U.S. Senators Chris Murphy (D-Conn.) and Richard Blumenthal (D-Conn.) and U.S. Representatives Joe Courtney (CT-2) and Elizabeth Esty (CT-5) on Friday applauded a $600,000 grant to the University of Connecticut (UConn) and Western Connecticut State University from the Health Resources and Services Administration received through the Behavioral Health Workforce Education and Training (BHWET) Program. The BHWET program, which was reauthorized as part of Murphy’s recently enacted Mental Health Reform Act, seeks to expand the behavioral health workforce and train new mental health providers, such as psychologists, psychiatrists, social workers, and paraprofessionals. UConn will receive $178,544 to recruit, train and place social workers in underserved areas of Connecticut with a focus on integrated care. Western Connecticut State University will receive $420,522 to increase the number of school and clinical mental health counselors who can provide trauma-informed mental health services to children, adolescents, and adults.

“Too many kids and adults with mental health needs in this country don’t get the timely care they need for one reason: we don’t have enough trained behavioral health specialists to care for them,” said Murphy. “I worked hard to reauthorize this grant program as part of my Mental Health Reform Act because I believe that it should be as easy to access a doctor or get prescriptions for an illness of the mind as it is for an illness of the body. This $600,000 will increase the number of trained and certified mental health providers in Connecticut, and get more of our state’s residents the proven, high-quality mental health care they deserve.”

“This federal funding will increase the number of trained mental health providers in our state, making vital mental health services more accessible to children, adolescents, and adults. It’s time we commit resources—not just rhetoric—in ensuring mental health needs are fully met in our schools and in our communities. I’ll continue to support federal programs that make access to quality affordable mental health services a reality for everyone in Connecticut,” said Blumenthal.

“This federal funding will bring real positive change to many folks across Connecticut who live with mental illness. In addition to the stigma surrounding mental illness that prevents too many from getting the help they need and deserve, we face a serious shortage of trained mental health professionals in our state. We are pleased to have helped secure funds for UConn and WestConn to better train and support social workers who are committed to meeting that need.
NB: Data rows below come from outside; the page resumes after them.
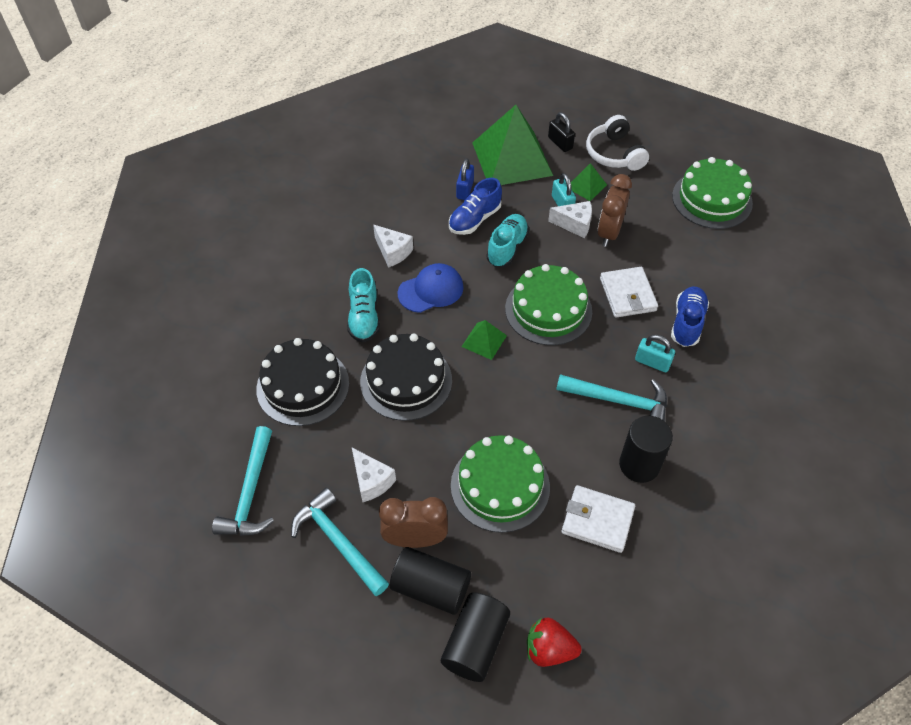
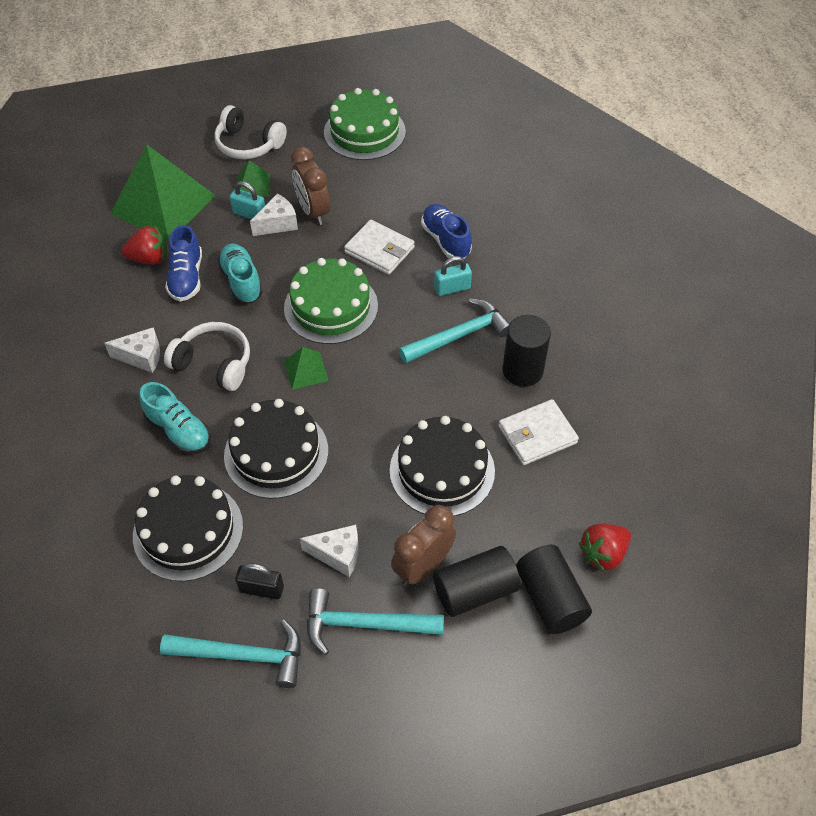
camera: 45 degrees left, 0 degrees up
(250, 492) = (243, 656): turquoise hammer -> turquoise hammer turned 45 degrees counterclockwise
(431, 290) = (214, 363): blue cap -> white headphones
(465, 190) = (149, 258): blue padlock -> red strawberry
(500, 486) = (442, 470): green cake -> black cake
(560, 143) = (192, 164): black padlock -> black padlock (261, 589)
Our friends and neighbors coping with the challenges of mental illness deserve nothing less,” said Esty.

As grant recipients, UConn and Western Connecticut State University will help close the gap in access to behavioral health care services by recruiting new behavioral health professionals and providing opportunities for field placement, job placement, and career development services. These efforts will help increase the number of adequately prepared behavioral health providers serving Connecticut residents.

Among other things, Murphy’s bipartisan Mental Health Reform Act strengthened enforcement of mental health parity laws, promoted integrated mental health and physical health, and established new programs to assist those with, or at risk for, mental illness.